Warmer words as Japan, S Korea mark 50 years of ties

TOKYO - Japanese Prime Minister Shinzo Abe pledged Monday to improve ties with South Korea after years of strain over history and territory, as the two countries held low-key celebrations of their relationship.
“In this year marking half a century since diplomatic normalisation, I think it’s important to confirm the feeling we have towards each other by looking back over... the past 50 years,” Abe said at a reception hosted by the South Korean embassy in Tokyo.
“Let us build a new era for our two countries over the next 50 years... To achieve this, I want to join hands with President Park (Geun-Hye) and make efforts together.”
As well as the cream of Tokyo’s diplomatic community, including US ambassador Caroline Kennedy, at least two former Japanese prime ministers were in the audience.
Pointing to some of the weighty issues at play was the presence of Yohei Kono, the man who, as chief cabinet secretary, penned the landmark 1993 apology for Japan’s wartime system of sex slavery, which saw up to 200,000 mainly-Korean women forced to serve Japanese soldiers.
The subject still poisons relations between the two US allies, with Japan insisting the problem has been dealt with, while South Korea says Tokyo does not fully accept its guilt and has not sufficiently atoned.
The issue, which has provided the diplomatic backdrop for the last few decades, has blistered to the fore since Abe and Park - both nationalists - came to power in 2012 and 2013 respectively.
The two countries also squabble over the ownership of a pair of sparsely inhabited islets in the Sea of Japan (East Sea).
Abe said Monday that Japan and South Korea now have close economic relations, with a trade volume 110 times larger than it was 50 years ago.
“Such prosperity between Japan and South Korea was built despite a number of obstacles, thanks to continuous efforts by many people,” he said.
South Korean Foreign Minister Yun Byung-Se read a message from Park, in which she said there are “issues that are entangled tightly like a ball of yarn,” although she did not single out the sex slavery issue.
“It is important that both countries build relations with the idea of reconciliation and harmony so that we can lessen the burden of history.”
Park was due to attend a similar ceremony in Seoul later Monday.
While limited and still some way short of a summit, the gestures by Abe and Park appear to indicate a gradual warming of relations after several years of frostiness.
The two have not held formal bilateral talks since taking office.
Ahead of the reception, Abe told Yun he would like to meet Park, something he has said numerous times before.
Yun, on his first official visit to Tokyo, had held talks Sunday with his Japanese counterpart Fumio Kishida, when the two men agreed there would be a summit “at an appropriate time”.
Park has previously maintained there can be no meeting with Abe until Japan makes amends for its “comfort women” system.

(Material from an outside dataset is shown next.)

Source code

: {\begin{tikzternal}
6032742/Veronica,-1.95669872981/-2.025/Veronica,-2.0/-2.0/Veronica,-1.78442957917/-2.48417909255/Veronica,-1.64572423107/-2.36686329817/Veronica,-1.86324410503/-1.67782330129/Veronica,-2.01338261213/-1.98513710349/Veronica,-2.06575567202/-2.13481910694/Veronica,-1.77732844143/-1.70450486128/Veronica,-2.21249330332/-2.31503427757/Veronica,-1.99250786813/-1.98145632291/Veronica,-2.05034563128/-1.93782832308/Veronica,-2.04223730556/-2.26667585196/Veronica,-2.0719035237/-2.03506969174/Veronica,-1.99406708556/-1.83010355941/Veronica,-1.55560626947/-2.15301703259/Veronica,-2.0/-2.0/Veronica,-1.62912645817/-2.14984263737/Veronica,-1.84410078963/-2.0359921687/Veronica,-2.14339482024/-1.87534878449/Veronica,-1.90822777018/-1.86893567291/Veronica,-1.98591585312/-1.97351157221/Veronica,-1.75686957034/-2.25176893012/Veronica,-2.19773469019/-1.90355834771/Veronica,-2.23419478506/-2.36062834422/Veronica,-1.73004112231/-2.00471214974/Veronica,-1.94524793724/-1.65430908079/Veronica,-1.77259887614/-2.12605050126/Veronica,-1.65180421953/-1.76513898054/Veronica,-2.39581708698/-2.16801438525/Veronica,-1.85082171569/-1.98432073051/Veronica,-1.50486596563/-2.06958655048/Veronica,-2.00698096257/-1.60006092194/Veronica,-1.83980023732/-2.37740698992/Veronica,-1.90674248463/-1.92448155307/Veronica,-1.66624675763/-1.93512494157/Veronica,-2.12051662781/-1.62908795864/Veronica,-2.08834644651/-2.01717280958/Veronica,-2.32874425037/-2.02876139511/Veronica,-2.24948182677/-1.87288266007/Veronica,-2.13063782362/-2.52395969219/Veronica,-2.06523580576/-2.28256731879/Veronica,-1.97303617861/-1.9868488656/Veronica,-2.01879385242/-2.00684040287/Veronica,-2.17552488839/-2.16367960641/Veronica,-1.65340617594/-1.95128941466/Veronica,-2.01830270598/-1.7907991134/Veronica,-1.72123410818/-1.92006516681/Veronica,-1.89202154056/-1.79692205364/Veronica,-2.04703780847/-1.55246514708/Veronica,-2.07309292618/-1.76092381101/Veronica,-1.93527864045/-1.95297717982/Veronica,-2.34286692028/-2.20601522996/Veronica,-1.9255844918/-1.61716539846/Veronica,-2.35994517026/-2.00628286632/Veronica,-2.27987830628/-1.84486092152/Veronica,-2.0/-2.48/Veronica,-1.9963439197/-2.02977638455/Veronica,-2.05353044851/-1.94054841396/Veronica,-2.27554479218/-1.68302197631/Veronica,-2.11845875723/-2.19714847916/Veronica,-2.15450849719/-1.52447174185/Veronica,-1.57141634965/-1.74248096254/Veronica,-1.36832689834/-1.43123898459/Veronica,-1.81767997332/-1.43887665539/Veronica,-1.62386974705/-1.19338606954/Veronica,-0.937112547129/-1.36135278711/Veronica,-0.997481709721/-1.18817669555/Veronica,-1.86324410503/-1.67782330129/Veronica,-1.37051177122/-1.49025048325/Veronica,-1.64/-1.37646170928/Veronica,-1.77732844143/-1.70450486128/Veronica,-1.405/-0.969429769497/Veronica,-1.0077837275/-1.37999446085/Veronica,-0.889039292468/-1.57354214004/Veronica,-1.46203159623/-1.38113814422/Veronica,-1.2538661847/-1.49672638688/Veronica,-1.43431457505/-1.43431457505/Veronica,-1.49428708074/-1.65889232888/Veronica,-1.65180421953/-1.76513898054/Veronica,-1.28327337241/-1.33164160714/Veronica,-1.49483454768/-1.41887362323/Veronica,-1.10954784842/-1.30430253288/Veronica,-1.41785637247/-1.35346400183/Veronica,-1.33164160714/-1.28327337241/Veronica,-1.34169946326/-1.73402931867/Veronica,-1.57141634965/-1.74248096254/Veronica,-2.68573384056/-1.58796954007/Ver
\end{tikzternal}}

But in a recent interview with the Washington Post, she said: “there has been considerable progress on the issue of the comfort women” and the two countries were “in the final stage” of negotiations.
Japan maintains that the issue was settled in the 1965 normalisation agreement, which saw Tokyo make a total payment of $800 million in grants or loans to its former colony.
Kono’s 1993 statement and apology remains official policy.